24 February 2019

Quartz: Happiness doesn’t change much in long marriages. But something else does (June 27, 2018)

To answer that question, sociologists Paul Amato from Pennsylvania State University and Spencer James of Brigham Young University examined data from 1,617 participants in the Marital Instability over the Life Course survey, a longitudinal study of marriage in the US conducted from 1980 to 2000. All respondents were married at the start of the survey; by the end, about half of them still were, the rest having divorced (19%), become widowed (5%), or dropped out of the study.[...]

To gauge happiness, the researchers asked respondents to rate their satisfaction with things like their spouse’s supportiveness, the affection in the marriage, and their sex life.
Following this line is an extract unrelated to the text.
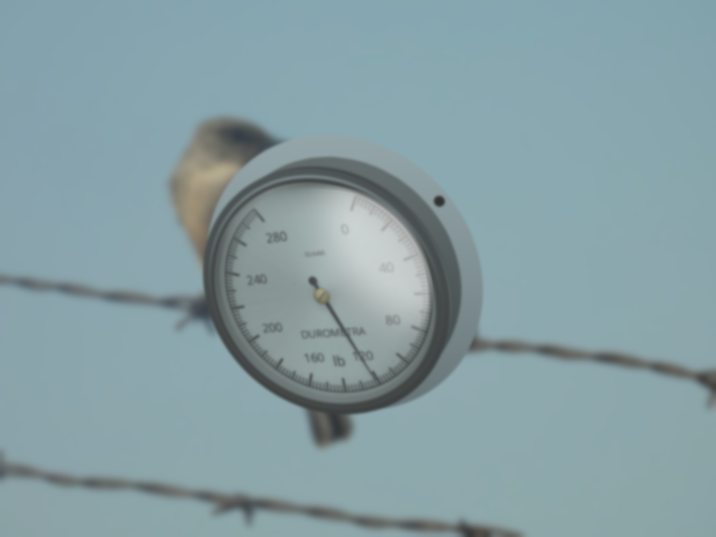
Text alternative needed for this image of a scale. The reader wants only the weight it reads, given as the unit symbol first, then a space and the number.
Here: lb 120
Much like other researchers, the team found that happiness declines in the first years of marriage, as the flush of newlywed life gives way to day-to-day frustrations and realities. [...]

But what was more striking about the overall collective data of married people was that while happiness really didn’t sway that much over time, the relationships still changed markedly.

Conflict, for instance, declined dramatically and continuously over the course of a life together. After a dip in the first decades when work and family obligations consume a couple’s time, the frequency of shared activities increased. By the fourth decade of marriage, couples reported spending as much time dining, socializing, and having fun together as they did when they were newlyweds.